Now, either these people are hype masters, or stupid and dead wrong about the economy and the stock market.

This being said, is the Financial Crisis as Dire as They Say? I have serious doubts.

Sure, lenders did some stupid things. I heard about a 24 year old who was offered numerous credit cards by mail with credit limits of $5000-$7000 each. The guy had a part time job, partied every night, was irresponsible, and got bad grades. Any credit card company that issues credit to someone this irresponsible deserves to not get paid back. They are idiots!

When you consider mortgage loans, and the write downs taken by the banks, not every loan they wrote off was bad. In the months and years ahead watch for the banks to begin adding some of those written down assets back to their balance sheets.

Consider this;

1) Most Foreclosed Properties will Eventually be Sold to Someone

Let's assume a bank writes off a $200,000 loan in foreclosure. In the weeks and months ahead, someone will buy the property, and the bank will recover 60, 70, 80, or maybe 100% of the loan. In other words, the $200,000 original loan is not a total loss.

2) Many Derivatives are Worth Something if held to Maturity

Derivatives are scaring the heck out of many investors, but losses or profits can occur if not held to maturity.

You may not believe this, but a Zero Coupon U.S. Treasury can be classified as a derivative. So can a CD (Certificate of Deposit), which explains why you will incur a penalty on a CD if you cash it in before maturity.

A derivative is defined as "a financial contract whose value derives from the value of underlying stocks, bonds, currencies, commodities, etc". You know what a CD or bond is worth when you bought it, you know how much it will be worth when it matures, but in the interim it will fluctuate in value (more or less than you paid for it) until maturity.

When you understand the definition above, you realize a Zero Coupon U.S. Treasury Bond and a CD's can be classified as a derivative.

This being said, a CMO's (Collateralized Mortgage Obligation), CDO's (Collateralized Debt Obligation), and SIV's (Structured Investment Vehicle) are also derivatives.

What has created havoc in the market place, and massive losses for banks is the market for trading these vehicles have all but shut down. This does not mean that the value of these products are worthless, but it does mean that at this point and time the values of these products (should one try and sell) have declined dramatically because there is no market.

In addition, banks and other financial institutions have to abide by the GAAP accounting laws, which calls for these products to be repriced at their current market values, and currently there is no market for these products.
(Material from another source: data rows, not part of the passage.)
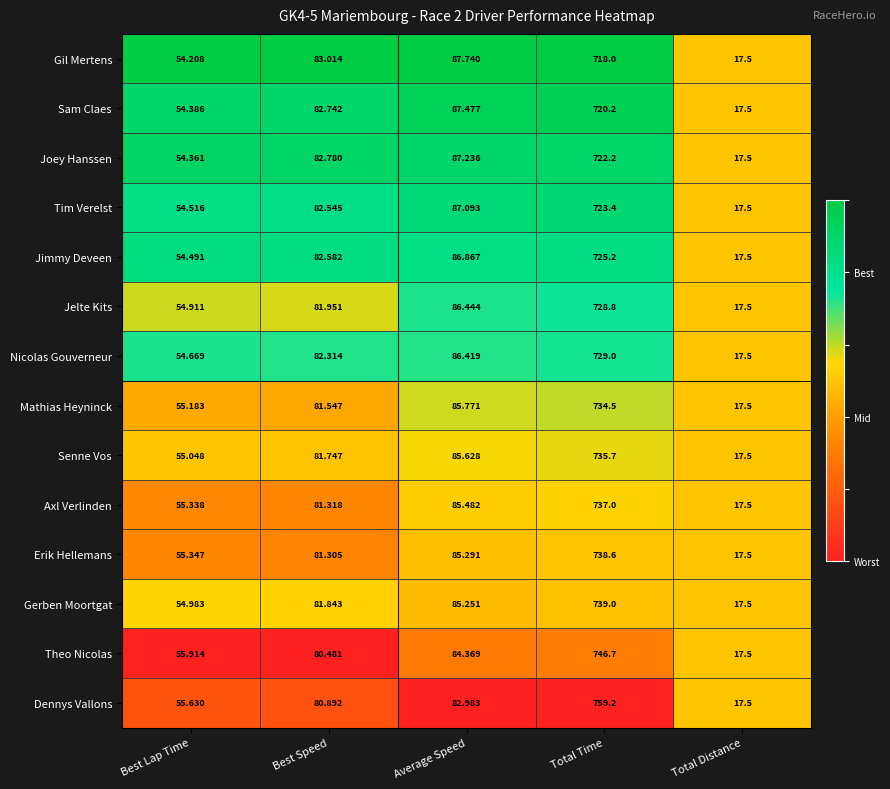

Is the value of Erik Hellemans at Best Lap Time greater than the value of Tim Verelst at Total Distance?

Yes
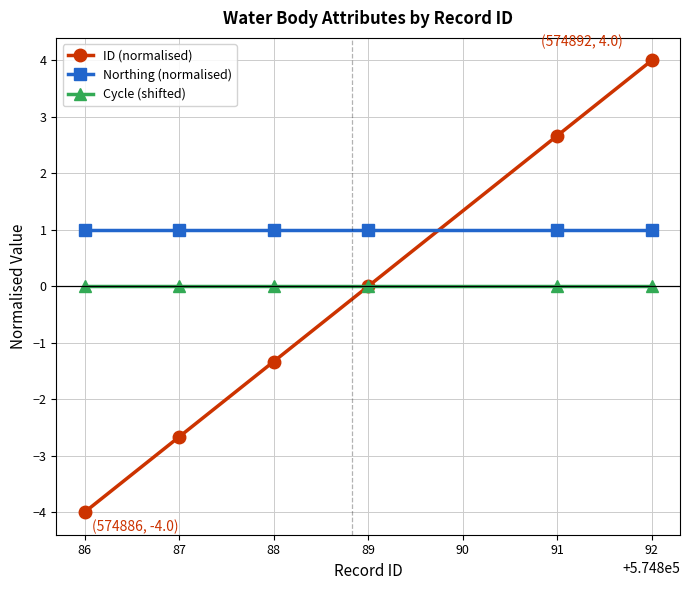

Where is ID (normalised) nearest to the value 0?

89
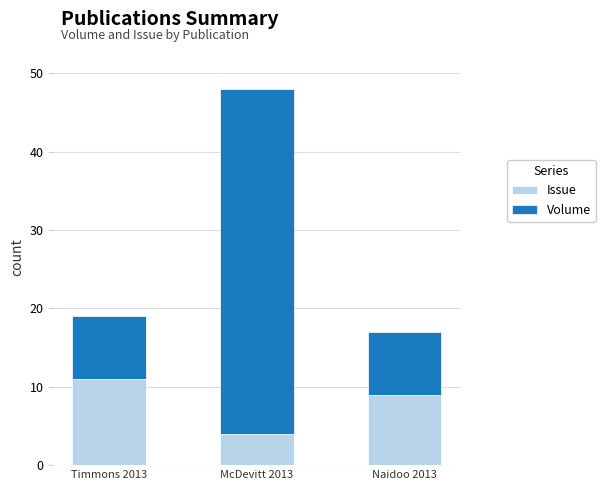

Is it true that Issue equals 15 at Naidoo 2013?

False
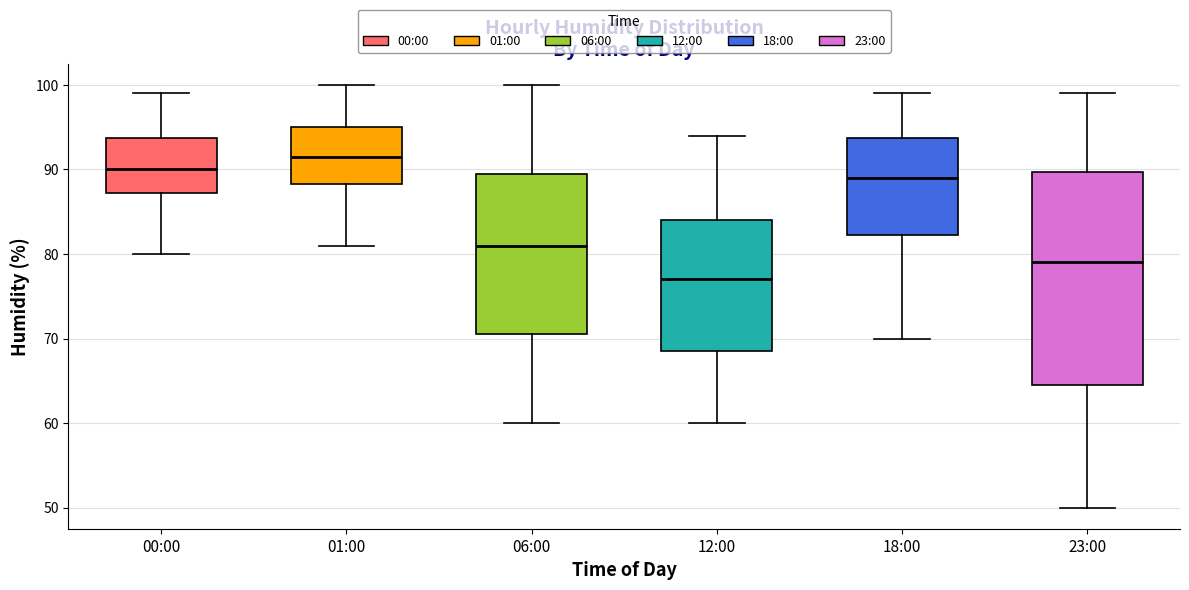

Which box is the tallest, from its lower edge to its upper edge?

23:00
As a result, any bank or financial institution holding these products have had to write down or write off these products at a loss.

One day, the primary and secondary markets for these products will return. When they do, some of the CMO's (Collateralized Mortgage Obligation), CDO's (Collateralized Debt Obligation), and SIV's (Structured Investment Vehicle) that were written off as total losses will be worth something. As a result, banks and financial institutions that wrote these assets off as losses will be able to add the recoverable amounts back to their balance sheets.

I don't know if the financials have bottomed or not. What I do know is during periods of extreme pessimism and mass panic, the sector in question always over shoots on the downside. Now that most analysts are negative on the group, and the financial commentators are negative as well, we can assume the financial crisis may not be as dire as they say.

Disclaimer—This is for informational purposes only and is in no way a solicitation or an offer to sell securities. I am a registered investment advisor, but only provide solicited advice to clients of our firm in states where we are registered or where an exemption or exclusion from such registration exists. nothing on this website should be interpreted to state or imply that past results are any indication of future performance. carefully assess your own risk tolerance and goals before investing.